Adaptive Surface Normal Constraint for Geometric Estimation from Monocular Images
Xiaoxiao Long, Yuhang Zheng, Yupeng Zheng, Beiwen Tian, Cheng Lin, Lingjie Liu, Hao Zhao, Guyue Zhou, Wenping Wang
TL;DR
This work addresses monocular depth and surface-normal estimation by introducing an Adaptive Surface Normal (ASN) constraint that jointly enforces depth-normal consistency through a learned geometric context. The method samples local triplets to generate multiple normal candidates, then adaptively weighs them using a geometry-aware confidence and area-based factors, while a geometric context-guided normal estimator refines normals in detail-rich regions. A transformer-based network with depth, guidance, and normal decoders learns to predict coherent 3D structure and high-fidelity point clouds across indoor and outdoor datasets, outperforming state-of-the-art methods on depth, normals, and 3D geometry metrics.

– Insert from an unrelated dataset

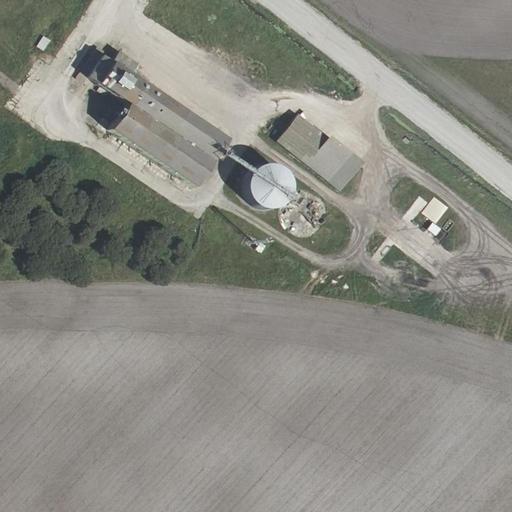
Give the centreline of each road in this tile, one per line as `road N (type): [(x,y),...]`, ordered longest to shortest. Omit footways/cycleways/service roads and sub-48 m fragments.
road 1 (track): [(117,0),(66,71),(73,130),(181,201),(213,188),(262,112)]
road 2 (track): [(511,181),(281,0)]
road 3 (track): [(262,112),(110,12)]
road 4 (track): [(262,112),(282,101),(351,115),(368,109),(389,84)]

The approach offers robust, efficient 3D reconstruction from monocular images and highlights the value of explicit geometric context in guiding both depth and normal estimation for practical applications in 3D vision and robotics.
Abstract
We introduce a novel approach to learn geometries such as depth and surface normal from images while incorporating geometric context. The difficulty of reliably capturing geometric context in existing methods impedes their ability to accurately enforce the consistency between the different geometric properties, thereby leading to a bottleneck of geometric estimation quality. We therefore propose the Adaptive Surface Normal (ASN) constraint, a simple yet efficient method. Our approach extracts geometric context that encodes the geometric variations present in the input image and correlates depth estimation with geometric constraints. By dynamically determining reliable local geometry from randomly sampled candidates, we establish a surface normal constraint, where the validity of these candidates is evaluated using the geometric context. Furthermore, our normal estimation leverages the geometric context to prioritize regions that exhibit significant geometric variations, which makes the predicted normals accurately capture intricate and detailed geometric information. Through the integration of geometric context, our method unifies depth and surface normal estimations within a cohesive framework, which enables the generation of high-quality 3D geometry from images. We validate the superiority of our approach over state-of-the-art methods through extensive evaluations and comparisons on diverse indoor and outdoor datasets, showcasing its efficiency and robustness.